Les pays appelés à d’avantage de coordination
Face à l’ampleur de ce phénomène, les cinq sous-régions africaines ont convenu de la nécessité de travailler en partenariat pour contrecarrer ces pratiques illégales. C’est le cas des pays de l’Afrique du nord qui partagent des frontières maritimes mais qui ont des réglementations différentes. « La situation en Afrique du nord est caractérisée par des législations différentes, alors qu’un phénomène transversal comme celui de la pêche illicite a besoin d’une harmonisation des textes afin de réduire le phénomène », estime M. Sidibe. Ce dernier cite l’exemple des sanctions prévues à ces infractions, qui doivent être les mêmes dans tous les pays de cette région afin de restreindre l’espace d’infraction des bateaux de pêche et d’avoir une collaboration efficace entre les pays concernés. « Aucun pays ne pourra y faire face seul. Il faut une coordination entre tous et des moyens technologiques de surveillance et de contrôle. Nous devons mettre en œuvre des stratégies et des plans communs de lutte contre la pêche INN », considère M. Chahine. Certes, les pays africains ont pris conscience de l’impact de la pêche illégale, mais les actions ponctuelles ne sont pas suffisantes, estime pour sa part un expert tunisien dans les questions halieutiques, Houssam Hamza, qui préconise la mise en place de stratégies nationales efficaces pour évaluer les stocks et le manque à gagner induit par cette pêche. Sur le plan logistique, les organisations régionales telles que l’Union européenne et l’Union africaine ainsi que les bailleurs de fonds sont sollicités pour aider les pays à se doter de moyens de lutte contre la pêche INN, à travers l’installation du Système de surveillance des navires par satellites (VMS) qui permet de suivre la flotte notamment celle supérieure à 15 mètres de longueur. Ces pays devraient se doter également d’unités navigantes ayant des capacités d’intervention rapide pour arraisonner les bateaux qui pêchent illicitement. Il s’agit aussi d’instaurer un système de traçabilité des produits halieutiques partant du bateau de pêche jusqu’à l’assiette en passant par le circuit de commercialisation, afin de permettre de suivre l’origine du produit et l’espèce capturée.

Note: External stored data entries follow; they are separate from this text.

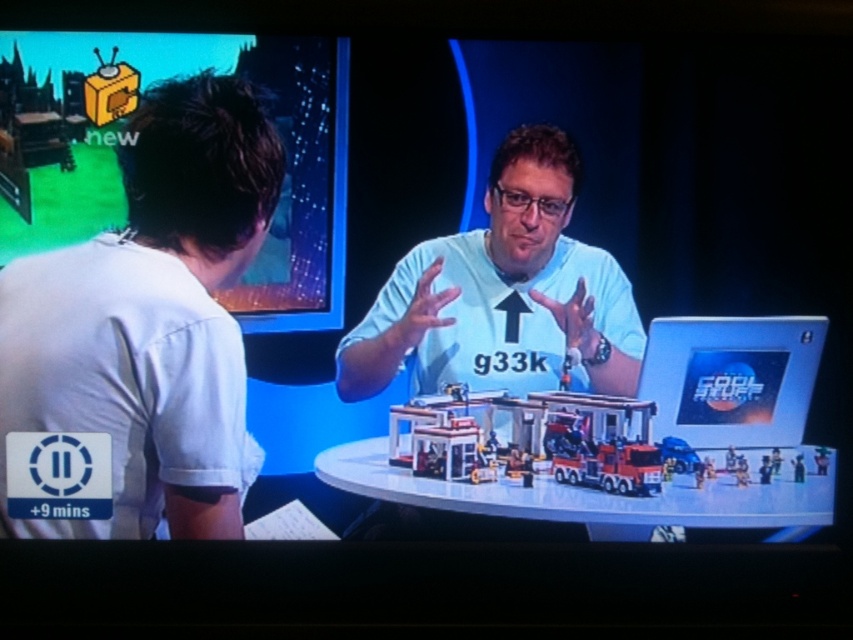
Question: Can you confirm if matte plastic tv at upper left is smaller than light blue t-shirt at center?

Choices:
 (A) yes
 (B) no

Answer: (B)

Question: Which of the following is the farthest from the observer?

Choices:
 (A) silver metallic laptop at right
 (B) white glossy table at center
 (C) light blue t-shirt at center

Answer: (B)

Question: Is white cotton shirt at left to the left of matte plastic tv at upper left from the viewer's perspective?

Choices:
 (A) no
 (B) yes

Answer: (B)

Question: Can you confirm if matte plastic tv at upper left is thinner than plastic toy car at center?

Choices:
 (A) yes
 (B) no

Answer: (B)

Question: Estimate the real-world distances between objects in this image. Which object is farther from the matte plastic tv at upper left?

Choices:
 (A) white cotton shirt at left
 (B) light blue t-shirt at center
 (C) plastic toy car at center

Answer: (C)

Question: Among these objects, which one is nearest to the camera?

Choices:
 (A) white glossy table at center
 (B) matte plastic tv at upper left

Answer: (B)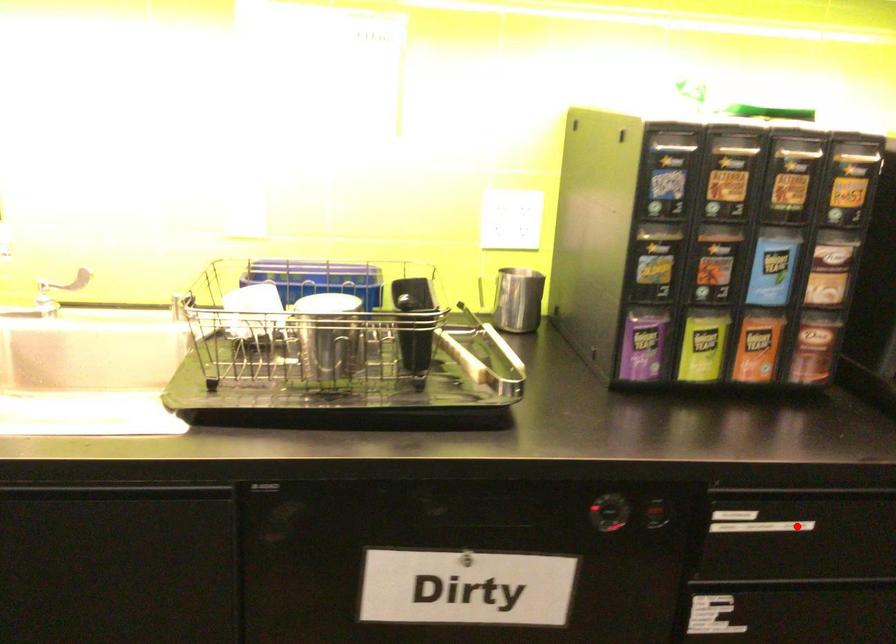
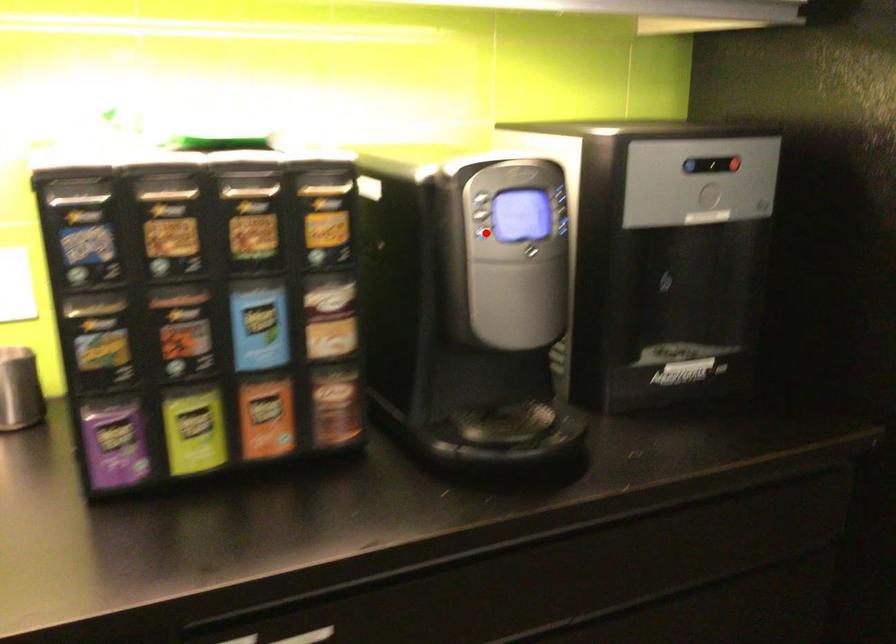
I am providing you with two images of the same scene from different viewpoints. A red point is marked on the first image and another point is marked on the second image. Are the points marked in image1 and image2 representing the same 3D position?

No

La pêche illégale, non déclarée et non réglementée (appelée pêche INN) contribue fortement au déclin des stocks de poisson et à la destruction des habitats marins. À l’échelle mondiale, la pêche INN revêt de nombreuses formes, tant dans les eaux nationales qu’en haute mer. La pêche illicite, non déclarée et non réglementée englobe trois volets. Le premier concerne les navires qui pêchent sans autorisation, tandis que le deuxième est lié aux captures non déclarées, c’est-à-dire que les bateaux ont des licences de pêche mais ne déclarent pas leurs captures ou recourent à des sous-déclarations. Quant au troisième aspect, il fait référence au non-respect de toutes les conventions et initiatives internationales qui prônent la pêche responsable.